DOCUMENT PASSAGE —
Wesley Lamar Washpun (born March 26, 1993) is an American basketball player who last played for Ostioneros de Guaymas of the CIBACOPA. He played college basketball for Tennessee and Northern Iowa.

High school career
Washpun played for Washington High School in Cedar Rapids, Iowa under coach Brad Metzger. As a senior, he set a single-season steals school record with 92 and averaged 18 points, 5.4 rebounds, 4.0 assists, 3.7 steals and 2.1 blocks leading the Warriors to a 17-9 record and to the Class 4A tournament quarterfinals, where Washpun scored a team-high 23 points. This earned him first-team Class 4A All-State honors from the Iowa Newspaper Association.

College career
After turning down a recruiting offer from Iowa, Washpun decided to attend the University of Tennessee where he averaged 0.9 points, 1.3 rebounds and 1.4 assists in 17 games. After his freshman season, he transferred to Northern Iowa. As a senior, he averaged 16.3 points on 51.4 % shooting from the floor while leading the Panthers during a noteworthy NCAA Tournament run, upsetting No. 6 seed Texas before losing to Texas A&M in the second round.

After graduating, Washpun had the fourth most assists in school history and scored 1,035 points during his three-year career with the Panthers. He also set the school's all-time single assist record as a senior with 190 assists.

WHAT THIS EXERCISE ASKS —
1 > Decide whether each statement agrees with the Washpun biography, answering yes or no and quoting the words that settle it: (a) Washpun accepted a recruiting offer from Iowa. (b) Washpun played 17 games at Tennessee. (c) Northern Iowa lost to Texas in the NCAA Tournament.
2 > Answer these questions from the Washpun biography:
(a) Who coached Washpun at Washington High School?
(b) How many points did he score during his career with the Panthers?
(c) How many assists did he record as a senior at Northern Iowa?
The data after this point is separate material, apart from the Washpun biography.

MATERIAL SHOWN —
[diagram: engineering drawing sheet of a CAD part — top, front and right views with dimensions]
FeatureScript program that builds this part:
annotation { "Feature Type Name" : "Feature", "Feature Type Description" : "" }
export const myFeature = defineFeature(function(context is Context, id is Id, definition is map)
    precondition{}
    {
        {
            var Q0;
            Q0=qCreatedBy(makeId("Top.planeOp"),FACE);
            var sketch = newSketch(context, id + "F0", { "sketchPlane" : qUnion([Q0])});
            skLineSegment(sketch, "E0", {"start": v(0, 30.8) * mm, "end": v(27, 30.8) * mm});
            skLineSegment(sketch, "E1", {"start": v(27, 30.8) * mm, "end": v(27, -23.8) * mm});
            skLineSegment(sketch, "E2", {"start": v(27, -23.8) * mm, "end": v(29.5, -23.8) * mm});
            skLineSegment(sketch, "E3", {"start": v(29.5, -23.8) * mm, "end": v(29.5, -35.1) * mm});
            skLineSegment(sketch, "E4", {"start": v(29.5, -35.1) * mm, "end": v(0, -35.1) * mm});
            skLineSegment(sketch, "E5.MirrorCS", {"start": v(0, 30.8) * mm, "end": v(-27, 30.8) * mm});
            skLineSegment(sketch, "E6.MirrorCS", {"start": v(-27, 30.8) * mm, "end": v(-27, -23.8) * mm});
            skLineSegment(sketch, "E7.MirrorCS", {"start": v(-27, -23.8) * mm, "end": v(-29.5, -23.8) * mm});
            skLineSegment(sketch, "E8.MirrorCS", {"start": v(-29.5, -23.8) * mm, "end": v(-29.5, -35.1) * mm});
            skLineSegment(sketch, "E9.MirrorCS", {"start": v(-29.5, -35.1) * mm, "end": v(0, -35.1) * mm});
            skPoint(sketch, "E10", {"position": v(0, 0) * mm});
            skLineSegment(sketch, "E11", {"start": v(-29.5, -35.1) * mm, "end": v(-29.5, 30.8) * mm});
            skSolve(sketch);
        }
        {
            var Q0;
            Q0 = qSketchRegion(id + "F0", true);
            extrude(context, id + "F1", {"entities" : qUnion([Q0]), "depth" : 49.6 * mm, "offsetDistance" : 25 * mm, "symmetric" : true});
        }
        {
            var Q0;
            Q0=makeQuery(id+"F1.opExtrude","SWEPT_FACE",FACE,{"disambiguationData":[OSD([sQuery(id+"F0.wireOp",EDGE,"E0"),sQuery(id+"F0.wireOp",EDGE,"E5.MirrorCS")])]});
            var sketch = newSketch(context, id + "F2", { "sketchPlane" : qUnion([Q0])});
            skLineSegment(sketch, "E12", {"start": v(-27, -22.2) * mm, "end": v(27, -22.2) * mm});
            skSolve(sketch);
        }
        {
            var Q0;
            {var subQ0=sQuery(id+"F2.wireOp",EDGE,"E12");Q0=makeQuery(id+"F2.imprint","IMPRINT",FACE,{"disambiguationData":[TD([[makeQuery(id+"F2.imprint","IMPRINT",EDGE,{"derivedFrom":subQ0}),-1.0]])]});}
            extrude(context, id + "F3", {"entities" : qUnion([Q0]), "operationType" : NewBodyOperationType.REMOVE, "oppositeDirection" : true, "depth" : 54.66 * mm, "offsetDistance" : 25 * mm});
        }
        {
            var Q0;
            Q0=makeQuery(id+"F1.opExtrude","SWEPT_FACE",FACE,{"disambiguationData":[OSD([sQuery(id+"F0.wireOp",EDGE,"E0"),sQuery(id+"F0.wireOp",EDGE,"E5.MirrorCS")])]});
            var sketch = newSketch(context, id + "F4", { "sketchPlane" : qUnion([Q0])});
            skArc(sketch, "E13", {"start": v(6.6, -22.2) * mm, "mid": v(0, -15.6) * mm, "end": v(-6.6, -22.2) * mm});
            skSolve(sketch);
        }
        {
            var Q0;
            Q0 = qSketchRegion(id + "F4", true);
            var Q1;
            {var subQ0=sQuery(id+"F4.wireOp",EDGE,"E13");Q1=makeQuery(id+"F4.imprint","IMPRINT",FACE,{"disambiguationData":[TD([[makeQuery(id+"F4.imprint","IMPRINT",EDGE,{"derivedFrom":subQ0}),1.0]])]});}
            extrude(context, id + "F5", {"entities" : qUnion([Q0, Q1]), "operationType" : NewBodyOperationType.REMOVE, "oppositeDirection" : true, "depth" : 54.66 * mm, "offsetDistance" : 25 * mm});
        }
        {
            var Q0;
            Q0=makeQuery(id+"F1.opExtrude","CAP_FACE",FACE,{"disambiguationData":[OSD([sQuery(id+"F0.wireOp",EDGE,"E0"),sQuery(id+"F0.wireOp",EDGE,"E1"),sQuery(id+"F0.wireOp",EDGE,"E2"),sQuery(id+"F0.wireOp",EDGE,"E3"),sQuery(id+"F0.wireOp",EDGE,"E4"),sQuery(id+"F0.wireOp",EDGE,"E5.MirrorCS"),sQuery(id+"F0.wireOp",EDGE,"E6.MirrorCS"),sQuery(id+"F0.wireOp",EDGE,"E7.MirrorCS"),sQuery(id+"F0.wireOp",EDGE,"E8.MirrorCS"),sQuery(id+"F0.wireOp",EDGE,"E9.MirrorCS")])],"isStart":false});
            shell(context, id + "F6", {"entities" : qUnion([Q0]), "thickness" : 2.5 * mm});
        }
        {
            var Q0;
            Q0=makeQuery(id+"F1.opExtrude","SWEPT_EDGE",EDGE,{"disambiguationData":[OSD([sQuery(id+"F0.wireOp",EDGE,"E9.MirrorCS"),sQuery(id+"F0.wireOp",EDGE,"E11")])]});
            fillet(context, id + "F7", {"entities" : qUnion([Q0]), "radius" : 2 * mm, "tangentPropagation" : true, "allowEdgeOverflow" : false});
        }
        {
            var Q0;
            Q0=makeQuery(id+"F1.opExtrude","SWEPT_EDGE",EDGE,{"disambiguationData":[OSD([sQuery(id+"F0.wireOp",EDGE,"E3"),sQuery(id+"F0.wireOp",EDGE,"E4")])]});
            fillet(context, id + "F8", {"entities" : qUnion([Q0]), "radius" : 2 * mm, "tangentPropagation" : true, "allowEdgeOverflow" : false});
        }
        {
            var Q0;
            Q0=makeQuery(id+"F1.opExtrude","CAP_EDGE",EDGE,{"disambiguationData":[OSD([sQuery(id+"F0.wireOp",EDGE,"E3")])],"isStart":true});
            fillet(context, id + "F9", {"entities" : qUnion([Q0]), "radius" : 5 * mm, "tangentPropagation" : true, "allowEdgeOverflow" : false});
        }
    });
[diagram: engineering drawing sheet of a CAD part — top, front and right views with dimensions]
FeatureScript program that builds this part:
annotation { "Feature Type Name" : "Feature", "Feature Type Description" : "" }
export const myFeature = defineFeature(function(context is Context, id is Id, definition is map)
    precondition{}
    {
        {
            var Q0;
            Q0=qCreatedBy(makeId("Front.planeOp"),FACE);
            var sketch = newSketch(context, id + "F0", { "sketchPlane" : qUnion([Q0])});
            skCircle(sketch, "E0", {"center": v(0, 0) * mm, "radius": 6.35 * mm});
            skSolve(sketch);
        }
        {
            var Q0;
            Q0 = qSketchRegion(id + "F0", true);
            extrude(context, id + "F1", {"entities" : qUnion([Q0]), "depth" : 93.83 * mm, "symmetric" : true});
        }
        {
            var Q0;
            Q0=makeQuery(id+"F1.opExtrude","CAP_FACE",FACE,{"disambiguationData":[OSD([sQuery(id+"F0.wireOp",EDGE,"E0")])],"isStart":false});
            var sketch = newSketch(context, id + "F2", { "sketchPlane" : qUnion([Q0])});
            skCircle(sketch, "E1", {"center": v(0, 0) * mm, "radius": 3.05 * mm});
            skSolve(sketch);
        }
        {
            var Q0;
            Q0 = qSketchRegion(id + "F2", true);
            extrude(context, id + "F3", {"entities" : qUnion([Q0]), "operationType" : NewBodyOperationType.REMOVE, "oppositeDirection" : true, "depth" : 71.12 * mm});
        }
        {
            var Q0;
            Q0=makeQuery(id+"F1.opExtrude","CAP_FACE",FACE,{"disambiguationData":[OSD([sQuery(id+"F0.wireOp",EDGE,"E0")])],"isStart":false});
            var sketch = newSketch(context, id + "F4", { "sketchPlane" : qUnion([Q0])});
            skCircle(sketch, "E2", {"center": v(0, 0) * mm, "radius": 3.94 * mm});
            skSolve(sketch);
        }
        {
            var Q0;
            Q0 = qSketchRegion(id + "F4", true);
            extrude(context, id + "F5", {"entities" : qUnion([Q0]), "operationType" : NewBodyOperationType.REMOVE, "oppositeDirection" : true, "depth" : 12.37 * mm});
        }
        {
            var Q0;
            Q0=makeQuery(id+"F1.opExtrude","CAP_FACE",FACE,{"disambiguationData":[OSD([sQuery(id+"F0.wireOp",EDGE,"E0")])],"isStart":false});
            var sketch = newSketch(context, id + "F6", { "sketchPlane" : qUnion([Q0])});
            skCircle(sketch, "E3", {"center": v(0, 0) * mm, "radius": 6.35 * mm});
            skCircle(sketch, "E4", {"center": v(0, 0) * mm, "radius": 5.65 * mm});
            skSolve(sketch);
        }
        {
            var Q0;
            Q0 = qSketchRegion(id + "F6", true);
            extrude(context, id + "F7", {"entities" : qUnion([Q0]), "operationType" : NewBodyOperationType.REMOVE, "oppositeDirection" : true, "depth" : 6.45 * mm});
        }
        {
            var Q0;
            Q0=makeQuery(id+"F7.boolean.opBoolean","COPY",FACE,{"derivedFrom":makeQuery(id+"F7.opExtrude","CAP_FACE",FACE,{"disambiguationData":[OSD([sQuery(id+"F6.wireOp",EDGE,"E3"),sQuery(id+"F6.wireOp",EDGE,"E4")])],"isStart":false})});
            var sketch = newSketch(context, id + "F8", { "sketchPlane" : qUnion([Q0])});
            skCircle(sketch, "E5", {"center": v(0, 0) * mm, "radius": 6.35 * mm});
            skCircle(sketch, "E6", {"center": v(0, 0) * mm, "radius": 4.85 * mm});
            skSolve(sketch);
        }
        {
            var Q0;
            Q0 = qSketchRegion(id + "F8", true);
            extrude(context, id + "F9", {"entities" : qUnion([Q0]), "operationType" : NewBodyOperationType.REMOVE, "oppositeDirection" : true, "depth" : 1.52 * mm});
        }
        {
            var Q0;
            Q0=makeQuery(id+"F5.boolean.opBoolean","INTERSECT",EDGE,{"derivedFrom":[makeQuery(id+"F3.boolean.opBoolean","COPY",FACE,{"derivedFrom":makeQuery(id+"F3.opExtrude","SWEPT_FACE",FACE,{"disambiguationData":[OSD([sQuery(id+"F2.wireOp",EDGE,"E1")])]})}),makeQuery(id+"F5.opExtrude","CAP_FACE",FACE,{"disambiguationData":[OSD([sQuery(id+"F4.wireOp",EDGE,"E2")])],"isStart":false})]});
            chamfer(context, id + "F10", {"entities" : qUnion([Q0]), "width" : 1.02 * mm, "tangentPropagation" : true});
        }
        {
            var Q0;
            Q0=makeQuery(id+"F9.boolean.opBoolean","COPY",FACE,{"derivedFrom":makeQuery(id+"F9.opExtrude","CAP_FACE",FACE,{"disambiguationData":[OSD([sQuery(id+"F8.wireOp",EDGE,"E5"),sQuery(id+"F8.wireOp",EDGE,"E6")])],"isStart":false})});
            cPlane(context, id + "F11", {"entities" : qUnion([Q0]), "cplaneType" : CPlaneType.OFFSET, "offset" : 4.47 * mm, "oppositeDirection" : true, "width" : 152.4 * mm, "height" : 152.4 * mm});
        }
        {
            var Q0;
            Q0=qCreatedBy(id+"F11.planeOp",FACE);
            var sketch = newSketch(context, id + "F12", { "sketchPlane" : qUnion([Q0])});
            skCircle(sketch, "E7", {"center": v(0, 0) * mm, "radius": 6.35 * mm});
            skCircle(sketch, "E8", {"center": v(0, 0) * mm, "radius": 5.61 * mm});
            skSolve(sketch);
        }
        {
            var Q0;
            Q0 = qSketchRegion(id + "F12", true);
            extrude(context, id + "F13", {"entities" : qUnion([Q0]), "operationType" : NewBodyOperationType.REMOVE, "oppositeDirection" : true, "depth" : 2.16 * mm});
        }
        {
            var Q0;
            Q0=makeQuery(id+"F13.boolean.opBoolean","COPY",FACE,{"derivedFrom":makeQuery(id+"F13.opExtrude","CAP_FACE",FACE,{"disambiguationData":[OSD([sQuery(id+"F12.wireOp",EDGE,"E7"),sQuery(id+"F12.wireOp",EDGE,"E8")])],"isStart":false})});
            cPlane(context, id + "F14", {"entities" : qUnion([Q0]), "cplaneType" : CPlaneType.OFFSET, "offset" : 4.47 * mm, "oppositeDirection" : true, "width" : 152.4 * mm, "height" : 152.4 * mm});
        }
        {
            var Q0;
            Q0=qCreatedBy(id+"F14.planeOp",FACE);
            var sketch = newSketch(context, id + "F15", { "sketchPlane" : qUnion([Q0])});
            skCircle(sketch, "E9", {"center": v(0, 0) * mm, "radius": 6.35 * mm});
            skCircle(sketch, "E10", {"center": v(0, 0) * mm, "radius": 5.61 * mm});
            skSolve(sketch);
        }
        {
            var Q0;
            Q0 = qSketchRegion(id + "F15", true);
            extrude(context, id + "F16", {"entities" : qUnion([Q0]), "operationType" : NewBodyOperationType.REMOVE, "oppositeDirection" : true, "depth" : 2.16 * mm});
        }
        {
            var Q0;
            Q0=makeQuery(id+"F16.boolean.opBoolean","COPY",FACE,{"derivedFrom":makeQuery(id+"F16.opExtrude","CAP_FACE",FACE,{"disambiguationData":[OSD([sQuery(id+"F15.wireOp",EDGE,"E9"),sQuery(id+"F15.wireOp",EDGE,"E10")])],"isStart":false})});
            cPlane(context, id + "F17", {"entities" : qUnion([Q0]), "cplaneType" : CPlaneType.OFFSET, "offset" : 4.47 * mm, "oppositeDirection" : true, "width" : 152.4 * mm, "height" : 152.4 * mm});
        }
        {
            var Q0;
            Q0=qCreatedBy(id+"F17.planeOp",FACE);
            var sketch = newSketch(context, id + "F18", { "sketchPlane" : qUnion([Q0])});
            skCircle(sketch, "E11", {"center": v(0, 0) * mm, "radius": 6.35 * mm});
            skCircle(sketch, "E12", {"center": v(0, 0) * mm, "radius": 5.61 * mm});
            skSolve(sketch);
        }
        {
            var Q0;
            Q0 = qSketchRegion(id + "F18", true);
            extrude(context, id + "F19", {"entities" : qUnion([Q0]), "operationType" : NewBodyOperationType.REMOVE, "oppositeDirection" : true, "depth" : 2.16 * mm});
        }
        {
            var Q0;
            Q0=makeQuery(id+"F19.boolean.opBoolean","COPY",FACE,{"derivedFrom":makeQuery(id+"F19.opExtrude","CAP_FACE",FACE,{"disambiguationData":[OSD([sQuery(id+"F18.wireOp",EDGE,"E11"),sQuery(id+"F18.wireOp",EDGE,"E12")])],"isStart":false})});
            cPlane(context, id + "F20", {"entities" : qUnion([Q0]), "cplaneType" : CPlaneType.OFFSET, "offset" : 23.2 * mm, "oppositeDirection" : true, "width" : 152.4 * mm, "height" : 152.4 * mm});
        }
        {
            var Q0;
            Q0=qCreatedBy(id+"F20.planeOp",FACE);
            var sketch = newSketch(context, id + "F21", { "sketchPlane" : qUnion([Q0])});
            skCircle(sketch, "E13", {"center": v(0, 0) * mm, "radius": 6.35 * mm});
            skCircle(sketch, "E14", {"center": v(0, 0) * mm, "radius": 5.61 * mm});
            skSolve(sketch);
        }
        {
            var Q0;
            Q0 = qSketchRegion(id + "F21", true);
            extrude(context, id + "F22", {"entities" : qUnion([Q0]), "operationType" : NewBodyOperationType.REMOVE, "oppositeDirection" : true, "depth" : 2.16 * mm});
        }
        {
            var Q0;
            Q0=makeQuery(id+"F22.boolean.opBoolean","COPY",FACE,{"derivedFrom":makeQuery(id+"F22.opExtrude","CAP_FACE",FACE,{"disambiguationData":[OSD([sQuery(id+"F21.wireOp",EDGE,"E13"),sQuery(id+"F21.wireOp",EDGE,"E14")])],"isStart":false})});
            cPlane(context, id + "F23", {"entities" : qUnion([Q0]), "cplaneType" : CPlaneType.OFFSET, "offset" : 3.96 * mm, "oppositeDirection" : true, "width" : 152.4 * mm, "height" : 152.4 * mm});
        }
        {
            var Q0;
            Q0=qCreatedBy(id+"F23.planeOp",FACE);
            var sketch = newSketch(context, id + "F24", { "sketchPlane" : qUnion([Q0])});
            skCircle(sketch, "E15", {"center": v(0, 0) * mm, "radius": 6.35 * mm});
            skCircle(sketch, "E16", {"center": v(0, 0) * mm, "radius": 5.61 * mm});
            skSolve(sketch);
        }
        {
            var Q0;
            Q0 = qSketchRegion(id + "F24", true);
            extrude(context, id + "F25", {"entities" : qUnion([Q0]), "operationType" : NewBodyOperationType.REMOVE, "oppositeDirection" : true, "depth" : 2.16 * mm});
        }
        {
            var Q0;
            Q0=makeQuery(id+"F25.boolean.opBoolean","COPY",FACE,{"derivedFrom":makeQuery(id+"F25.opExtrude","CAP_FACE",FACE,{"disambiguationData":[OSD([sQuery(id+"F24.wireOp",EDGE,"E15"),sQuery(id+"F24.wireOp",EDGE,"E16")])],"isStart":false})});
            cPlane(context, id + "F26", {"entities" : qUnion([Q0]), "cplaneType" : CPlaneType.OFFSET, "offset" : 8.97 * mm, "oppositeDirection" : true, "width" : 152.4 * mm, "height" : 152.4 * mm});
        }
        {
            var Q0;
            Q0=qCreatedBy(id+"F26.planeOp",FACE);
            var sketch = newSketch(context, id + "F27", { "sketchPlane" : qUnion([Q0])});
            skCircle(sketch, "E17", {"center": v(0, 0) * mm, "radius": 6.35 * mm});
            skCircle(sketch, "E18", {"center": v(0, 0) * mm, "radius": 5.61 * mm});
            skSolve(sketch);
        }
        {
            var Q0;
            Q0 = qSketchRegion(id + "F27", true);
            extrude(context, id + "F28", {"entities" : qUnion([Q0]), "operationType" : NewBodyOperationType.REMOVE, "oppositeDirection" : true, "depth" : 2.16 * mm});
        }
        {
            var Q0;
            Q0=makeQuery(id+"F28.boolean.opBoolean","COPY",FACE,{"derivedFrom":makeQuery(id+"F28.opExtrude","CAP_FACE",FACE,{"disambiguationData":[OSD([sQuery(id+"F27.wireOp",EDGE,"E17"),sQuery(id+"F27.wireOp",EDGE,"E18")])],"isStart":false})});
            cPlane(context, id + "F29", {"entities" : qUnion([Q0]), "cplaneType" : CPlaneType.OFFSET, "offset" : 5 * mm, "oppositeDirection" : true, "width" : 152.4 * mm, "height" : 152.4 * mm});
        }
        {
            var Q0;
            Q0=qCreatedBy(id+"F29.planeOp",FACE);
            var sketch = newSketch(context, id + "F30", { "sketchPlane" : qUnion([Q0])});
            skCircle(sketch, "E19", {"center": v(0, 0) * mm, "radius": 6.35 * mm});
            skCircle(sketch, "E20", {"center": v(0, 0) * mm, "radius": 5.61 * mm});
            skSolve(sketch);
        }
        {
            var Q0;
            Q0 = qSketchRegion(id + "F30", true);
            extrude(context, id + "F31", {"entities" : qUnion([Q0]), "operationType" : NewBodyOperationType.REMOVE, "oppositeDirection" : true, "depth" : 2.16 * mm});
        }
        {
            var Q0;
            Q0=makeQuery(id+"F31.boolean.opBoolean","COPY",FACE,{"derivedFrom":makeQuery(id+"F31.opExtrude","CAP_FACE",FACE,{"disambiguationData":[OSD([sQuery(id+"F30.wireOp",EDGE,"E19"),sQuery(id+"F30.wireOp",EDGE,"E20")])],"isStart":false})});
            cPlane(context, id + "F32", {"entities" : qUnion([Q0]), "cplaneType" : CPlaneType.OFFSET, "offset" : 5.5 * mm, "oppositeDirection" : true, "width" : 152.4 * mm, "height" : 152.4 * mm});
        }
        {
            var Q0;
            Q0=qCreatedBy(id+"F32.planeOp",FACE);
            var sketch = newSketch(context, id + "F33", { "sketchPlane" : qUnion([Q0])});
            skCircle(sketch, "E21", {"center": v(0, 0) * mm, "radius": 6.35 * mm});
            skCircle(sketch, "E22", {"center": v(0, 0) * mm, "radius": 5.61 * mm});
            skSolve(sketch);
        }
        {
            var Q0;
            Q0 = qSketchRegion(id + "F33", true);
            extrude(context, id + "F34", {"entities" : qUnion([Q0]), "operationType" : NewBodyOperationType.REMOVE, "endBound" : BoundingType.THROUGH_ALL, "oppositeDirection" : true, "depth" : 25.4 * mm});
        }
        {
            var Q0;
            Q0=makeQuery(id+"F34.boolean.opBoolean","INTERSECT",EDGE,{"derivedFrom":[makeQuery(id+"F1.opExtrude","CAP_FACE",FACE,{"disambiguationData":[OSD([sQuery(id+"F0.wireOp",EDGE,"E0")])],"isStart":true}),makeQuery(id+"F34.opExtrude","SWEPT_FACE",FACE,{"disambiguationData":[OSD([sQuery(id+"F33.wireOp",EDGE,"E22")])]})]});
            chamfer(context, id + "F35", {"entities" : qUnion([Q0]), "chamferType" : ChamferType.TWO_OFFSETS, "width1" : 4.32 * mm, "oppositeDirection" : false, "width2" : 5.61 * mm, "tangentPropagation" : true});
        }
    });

RESULTS FOR EACH TASK —
1 >
(a) No: "After turning down a recruiting offer from Iowa"
(b) Yes: "he averaged 0.9 points, 1.3 rebounds and 1.4 assists in 17 games"
(c) No: "upsetting No. 6 seed Texas before losing to Texas A&M in the second round"

2 >
(a) Brad Metzger
(b) 1,035
(c) 190